# Document excerpt:
········

ENG 4 - Critical Thinking/Writing Lit
Instructor: Steven Budd
Develops critical thinking, reading, and writing skills as they apply to the analysis of fiction, poetry and drama; literary criticism; and related non-fiction from diverse cultural sources and perspectives. Emphasis on the techniques and principles of effective written argument as they apply to literature. Some research required. Prerequisite: English 1A (completed with a grade of “C” or higher). 3 hours.
To take this class, you must have daily access to a computer with an Internet connection and experience using a web browser. You will also need to utilize your college Zonemail account. Learn more about Zonemail.
Check the college catalog for CSU/UC transferability and to see if this course meets AA/AS degree requirements.
The instructor may drop students who miss the first meeting of a course. The first meeting of online or hybrid Distance Education courses is the first day of the class as specified in the class schedule listing. For these courses, instructors may drop students who do not log into their Blackboard course and/or complete indicated activities by the third day of classes. DE instructors may drop students if they have not submitted work and/or accessed the class for two consecutive weeks.

········

# Tasks:
a. Translate this sentence from the course description into Spanish: "You will also need to utilize your college Zonemail account."
b. Rewrite the course description's paragraph beginning "The instructor may drop students" as a bulleted list that keeps its main facts.
c. Edit the course description from "ENG 4 - Critical" through "more about Zonemail.", replacing "web browser" with "mobile app".
The records that follow come from a separate source and are unrelated to the course description.

········

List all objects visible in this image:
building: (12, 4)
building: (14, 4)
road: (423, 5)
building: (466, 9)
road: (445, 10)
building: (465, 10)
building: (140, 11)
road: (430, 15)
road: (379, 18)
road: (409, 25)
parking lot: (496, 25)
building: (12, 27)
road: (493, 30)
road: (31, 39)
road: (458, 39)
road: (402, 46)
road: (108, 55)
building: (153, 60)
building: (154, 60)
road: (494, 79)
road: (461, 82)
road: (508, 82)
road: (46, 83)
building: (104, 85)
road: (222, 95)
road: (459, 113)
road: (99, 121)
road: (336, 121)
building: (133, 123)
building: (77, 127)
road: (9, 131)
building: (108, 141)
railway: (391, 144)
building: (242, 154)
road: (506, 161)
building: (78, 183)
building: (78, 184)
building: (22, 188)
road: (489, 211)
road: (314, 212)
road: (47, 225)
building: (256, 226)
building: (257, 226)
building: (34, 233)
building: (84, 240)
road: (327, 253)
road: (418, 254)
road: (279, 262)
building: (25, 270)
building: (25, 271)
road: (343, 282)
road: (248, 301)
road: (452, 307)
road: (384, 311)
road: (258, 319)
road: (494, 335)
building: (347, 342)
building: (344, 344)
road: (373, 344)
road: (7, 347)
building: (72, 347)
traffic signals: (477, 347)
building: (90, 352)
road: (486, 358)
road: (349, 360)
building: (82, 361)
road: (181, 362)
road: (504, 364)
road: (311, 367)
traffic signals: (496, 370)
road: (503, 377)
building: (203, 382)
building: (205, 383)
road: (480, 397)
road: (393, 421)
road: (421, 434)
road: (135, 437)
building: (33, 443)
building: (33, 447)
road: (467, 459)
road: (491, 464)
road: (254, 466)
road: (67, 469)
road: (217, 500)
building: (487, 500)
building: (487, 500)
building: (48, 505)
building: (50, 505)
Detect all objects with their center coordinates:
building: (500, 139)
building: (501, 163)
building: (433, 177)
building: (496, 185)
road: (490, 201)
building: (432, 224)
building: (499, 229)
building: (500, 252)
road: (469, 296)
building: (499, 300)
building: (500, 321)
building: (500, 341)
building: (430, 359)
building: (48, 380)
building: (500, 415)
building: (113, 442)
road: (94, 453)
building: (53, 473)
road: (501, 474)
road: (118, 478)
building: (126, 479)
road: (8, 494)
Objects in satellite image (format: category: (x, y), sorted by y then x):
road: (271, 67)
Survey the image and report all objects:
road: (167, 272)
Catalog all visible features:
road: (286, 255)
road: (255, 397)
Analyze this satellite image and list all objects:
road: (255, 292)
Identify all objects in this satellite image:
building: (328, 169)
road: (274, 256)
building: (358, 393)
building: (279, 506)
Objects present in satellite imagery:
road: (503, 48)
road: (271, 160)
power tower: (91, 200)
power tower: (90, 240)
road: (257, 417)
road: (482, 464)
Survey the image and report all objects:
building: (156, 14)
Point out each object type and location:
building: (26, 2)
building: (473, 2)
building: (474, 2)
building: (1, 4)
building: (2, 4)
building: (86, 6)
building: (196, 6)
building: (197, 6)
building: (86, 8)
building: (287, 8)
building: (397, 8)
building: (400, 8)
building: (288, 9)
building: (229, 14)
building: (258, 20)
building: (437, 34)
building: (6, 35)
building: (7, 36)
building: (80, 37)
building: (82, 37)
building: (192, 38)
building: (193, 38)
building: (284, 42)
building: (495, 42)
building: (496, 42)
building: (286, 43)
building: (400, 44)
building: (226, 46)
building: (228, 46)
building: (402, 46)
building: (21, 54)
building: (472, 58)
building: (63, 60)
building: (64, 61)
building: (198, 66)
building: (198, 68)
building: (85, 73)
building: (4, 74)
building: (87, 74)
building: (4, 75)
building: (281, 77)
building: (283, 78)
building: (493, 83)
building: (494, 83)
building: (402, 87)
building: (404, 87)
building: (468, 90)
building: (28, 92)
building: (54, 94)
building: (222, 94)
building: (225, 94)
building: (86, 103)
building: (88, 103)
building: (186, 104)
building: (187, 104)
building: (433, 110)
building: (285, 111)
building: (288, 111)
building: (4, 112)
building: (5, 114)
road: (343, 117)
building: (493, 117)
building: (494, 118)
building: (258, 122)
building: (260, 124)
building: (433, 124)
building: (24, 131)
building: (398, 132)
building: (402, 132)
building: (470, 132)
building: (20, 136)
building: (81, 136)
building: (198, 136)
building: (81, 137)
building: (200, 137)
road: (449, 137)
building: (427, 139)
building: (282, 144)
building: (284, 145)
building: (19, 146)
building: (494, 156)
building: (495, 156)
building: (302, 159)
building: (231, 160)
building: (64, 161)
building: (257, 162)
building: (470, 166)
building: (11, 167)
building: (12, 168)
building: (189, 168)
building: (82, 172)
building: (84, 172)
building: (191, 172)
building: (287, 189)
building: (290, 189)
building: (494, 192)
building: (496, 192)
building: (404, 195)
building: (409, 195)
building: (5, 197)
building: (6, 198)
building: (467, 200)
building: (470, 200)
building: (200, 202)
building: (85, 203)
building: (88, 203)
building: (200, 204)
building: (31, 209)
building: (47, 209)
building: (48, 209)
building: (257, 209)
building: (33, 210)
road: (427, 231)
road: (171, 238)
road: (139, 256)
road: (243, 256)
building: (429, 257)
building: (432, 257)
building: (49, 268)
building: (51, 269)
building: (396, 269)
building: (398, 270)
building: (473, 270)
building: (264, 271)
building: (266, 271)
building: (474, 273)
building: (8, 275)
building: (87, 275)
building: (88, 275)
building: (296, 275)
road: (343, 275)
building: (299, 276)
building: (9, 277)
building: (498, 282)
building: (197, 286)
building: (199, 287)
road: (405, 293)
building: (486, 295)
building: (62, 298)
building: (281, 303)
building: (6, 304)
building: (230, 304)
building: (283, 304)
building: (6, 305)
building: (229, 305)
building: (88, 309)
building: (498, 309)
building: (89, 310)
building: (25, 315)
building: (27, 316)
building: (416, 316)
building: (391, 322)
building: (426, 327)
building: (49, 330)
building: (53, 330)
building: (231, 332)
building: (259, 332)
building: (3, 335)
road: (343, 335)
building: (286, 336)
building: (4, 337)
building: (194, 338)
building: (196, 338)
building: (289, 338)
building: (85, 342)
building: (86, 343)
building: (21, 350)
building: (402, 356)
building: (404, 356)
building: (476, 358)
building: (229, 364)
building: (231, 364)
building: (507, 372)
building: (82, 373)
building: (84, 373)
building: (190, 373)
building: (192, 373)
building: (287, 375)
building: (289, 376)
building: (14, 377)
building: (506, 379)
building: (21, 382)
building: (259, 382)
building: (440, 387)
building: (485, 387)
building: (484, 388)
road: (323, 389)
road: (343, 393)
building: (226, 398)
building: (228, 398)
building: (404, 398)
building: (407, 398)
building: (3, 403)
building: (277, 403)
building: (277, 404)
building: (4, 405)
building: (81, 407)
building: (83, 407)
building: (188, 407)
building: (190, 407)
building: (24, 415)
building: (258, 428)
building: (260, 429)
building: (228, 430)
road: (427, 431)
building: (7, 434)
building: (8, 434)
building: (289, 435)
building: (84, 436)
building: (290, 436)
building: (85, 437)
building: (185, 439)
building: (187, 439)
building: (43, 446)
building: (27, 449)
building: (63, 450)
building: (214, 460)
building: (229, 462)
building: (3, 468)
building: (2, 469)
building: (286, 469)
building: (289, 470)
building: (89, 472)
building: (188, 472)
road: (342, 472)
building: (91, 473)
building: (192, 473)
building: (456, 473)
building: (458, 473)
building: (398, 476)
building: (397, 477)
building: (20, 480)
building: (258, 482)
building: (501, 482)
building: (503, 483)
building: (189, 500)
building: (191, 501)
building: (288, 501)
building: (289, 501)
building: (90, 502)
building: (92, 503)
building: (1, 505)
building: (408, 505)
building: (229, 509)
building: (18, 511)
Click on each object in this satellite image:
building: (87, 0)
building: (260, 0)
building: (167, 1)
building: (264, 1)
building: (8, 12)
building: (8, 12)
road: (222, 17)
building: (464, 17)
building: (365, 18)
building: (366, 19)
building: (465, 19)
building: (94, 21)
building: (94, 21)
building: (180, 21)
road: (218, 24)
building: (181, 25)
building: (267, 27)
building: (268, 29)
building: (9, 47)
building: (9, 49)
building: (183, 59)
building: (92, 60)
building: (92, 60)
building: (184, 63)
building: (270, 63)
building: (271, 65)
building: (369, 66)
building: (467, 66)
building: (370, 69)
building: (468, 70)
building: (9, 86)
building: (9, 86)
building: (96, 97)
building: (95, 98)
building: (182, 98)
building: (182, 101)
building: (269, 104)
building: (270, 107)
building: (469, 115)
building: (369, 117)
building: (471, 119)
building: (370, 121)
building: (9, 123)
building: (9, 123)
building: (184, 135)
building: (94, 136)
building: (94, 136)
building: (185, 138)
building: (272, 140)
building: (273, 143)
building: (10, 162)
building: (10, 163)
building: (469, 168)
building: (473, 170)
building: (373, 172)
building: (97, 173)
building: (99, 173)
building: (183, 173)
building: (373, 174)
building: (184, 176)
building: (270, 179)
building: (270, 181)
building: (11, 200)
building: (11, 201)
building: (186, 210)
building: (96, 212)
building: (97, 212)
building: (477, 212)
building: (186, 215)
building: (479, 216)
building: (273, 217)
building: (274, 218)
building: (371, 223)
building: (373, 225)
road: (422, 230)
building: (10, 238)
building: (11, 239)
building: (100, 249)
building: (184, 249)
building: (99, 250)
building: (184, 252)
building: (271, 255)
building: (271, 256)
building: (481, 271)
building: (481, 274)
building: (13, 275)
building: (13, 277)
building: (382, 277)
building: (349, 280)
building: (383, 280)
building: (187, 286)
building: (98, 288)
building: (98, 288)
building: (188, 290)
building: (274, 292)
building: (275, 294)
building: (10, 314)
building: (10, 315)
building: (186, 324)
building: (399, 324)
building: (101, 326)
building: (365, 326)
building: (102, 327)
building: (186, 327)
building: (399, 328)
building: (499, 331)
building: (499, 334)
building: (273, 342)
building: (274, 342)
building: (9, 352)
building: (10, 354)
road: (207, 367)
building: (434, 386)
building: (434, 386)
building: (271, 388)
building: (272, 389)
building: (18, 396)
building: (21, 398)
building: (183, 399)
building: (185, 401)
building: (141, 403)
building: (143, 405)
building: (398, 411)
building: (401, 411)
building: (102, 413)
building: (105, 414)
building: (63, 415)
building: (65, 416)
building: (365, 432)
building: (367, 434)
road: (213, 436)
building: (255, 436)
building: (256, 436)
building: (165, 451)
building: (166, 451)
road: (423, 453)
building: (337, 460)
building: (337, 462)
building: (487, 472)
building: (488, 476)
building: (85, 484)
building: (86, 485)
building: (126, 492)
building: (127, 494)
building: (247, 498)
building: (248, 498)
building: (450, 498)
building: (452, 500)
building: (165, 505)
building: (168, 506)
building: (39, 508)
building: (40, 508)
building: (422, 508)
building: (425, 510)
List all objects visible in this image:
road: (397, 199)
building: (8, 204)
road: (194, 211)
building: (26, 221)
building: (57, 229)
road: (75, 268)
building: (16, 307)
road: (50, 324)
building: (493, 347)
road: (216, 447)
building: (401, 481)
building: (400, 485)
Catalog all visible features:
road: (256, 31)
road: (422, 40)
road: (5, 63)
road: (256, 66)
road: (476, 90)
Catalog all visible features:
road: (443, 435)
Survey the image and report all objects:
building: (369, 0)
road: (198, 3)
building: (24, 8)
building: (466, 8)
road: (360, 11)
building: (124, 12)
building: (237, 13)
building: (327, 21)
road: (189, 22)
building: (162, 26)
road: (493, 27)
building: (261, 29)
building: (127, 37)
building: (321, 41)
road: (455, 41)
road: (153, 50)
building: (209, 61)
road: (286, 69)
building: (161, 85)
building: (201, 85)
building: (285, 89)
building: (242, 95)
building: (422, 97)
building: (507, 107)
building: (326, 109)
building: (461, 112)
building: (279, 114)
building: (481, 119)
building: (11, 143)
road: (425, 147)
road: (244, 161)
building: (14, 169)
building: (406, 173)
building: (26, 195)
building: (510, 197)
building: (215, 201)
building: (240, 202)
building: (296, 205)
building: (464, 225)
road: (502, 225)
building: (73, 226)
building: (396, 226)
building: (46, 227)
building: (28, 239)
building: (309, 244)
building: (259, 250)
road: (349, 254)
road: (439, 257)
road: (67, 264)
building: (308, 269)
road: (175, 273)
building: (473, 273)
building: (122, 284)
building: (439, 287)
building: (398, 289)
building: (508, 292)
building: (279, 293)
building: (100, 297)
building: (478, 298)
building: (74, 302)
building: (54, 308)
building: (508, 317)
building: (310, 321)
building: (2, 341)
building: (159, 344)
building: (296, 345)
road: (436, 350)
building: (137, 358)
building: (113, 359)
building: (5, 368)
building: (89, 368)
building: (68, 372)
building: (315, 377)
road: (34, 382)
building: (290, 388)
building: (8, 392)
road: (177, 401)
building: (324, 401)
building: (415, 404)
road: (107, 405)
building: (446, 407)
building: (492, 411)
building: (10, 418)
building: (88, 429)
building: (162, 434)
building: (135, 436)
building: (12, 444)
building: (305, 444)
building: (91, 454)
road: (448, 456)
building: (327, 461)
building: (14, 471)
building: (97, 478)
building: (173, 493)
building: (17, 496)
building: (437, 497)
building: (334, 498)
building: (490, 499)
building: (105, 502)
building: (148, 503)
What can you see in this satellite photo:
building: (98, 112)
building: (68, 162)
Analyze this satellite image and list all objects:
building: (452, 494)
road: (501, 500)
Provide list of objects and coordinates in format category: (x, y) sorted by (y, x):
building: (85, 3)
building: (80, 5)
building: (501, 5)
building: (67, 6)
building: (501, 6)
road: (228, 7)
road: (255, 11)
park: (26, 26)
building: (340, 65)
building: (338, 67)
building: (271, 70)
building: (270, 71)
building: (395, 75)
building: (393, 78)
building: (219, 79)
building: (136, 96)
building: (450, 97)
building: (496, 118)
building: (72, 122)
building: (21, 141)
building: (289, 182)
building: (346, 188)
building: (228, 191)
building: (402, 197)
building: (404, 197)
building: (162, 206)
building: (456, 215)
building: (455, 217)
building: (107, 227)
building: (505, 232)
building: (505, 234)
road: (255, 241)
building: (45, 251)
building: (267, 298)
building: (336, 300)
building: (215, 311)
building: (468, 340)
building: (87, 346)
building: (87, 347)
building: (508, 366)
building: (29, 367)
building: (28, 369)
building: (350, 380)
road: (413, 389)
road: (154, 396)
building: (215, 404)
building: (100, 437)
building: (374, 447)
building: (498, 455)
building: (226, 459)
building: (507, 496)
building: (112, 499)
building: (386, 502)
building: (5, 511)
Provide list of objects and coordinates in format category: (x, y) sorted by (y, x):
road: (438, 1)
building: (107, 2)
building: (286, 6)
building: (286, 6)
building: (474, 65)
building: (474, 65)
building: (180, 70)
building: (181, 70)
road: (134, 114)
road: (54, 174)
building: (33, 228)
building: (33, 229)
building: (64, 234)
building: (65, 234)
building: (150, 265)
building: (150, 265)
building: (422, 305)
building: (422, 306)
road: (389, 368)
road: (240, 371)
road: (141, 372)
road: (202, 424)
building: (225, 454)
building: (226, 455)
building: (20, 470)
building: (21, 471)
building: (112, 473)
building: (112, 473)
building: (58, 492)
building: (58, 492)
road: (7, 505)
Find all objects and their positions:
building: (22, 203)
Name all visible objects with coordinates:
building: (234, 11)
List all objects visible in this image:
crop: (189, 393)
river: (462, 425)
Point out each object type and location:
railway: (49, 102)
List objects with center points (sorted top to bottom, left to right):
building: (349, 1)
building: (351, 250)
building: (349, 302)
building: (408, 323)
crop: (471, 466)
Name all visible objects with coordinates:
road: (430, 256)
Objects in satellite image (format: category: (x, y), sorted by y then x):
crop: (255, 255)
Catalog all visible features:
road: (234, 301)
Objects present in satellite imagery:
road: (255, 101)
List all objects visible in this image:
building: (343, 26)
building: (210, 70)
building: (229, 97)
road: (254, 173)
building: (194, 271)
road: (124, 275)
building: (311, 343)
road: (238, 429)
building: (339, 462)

········

# Answers to the tasks:
a. También necesitará utilizar su cuenta de Zonemail de la universidad.

b.
- Students who miss a course's first meeting may be dropped by the instructor.
- For online or hybrid Distance Education courses, the first meeting is the first day of class listed in the class schedule.
- In these courses, students may be dropped if they do not log into their Blackboard course or complete indicated activities by the third day of classes.
- DE instructors may drop students who have not submitted work or accessed the class for two consecutive weeks.

c.
ENG 4 - Critical Thinking/Writing Lit
Instructor: Steven Budd
Develops critical thinking, reading, and writing skills as they apply to the analysis of fiction, poetry and drama; literary criticism; and related non-fiction from diverse cultural sources and perspectives. Emphasis on the techniques and principles of effective written argument as they apply to literature. Some research required. Prerequisite: English 1A (completed with a grade of “C” or higher). 3 hours.
To take this class, you must have daily access to a computer with an Internet connection and experience using a mobile app. You will also need to utilize your college Zonemail account. Learn more about Zonemail.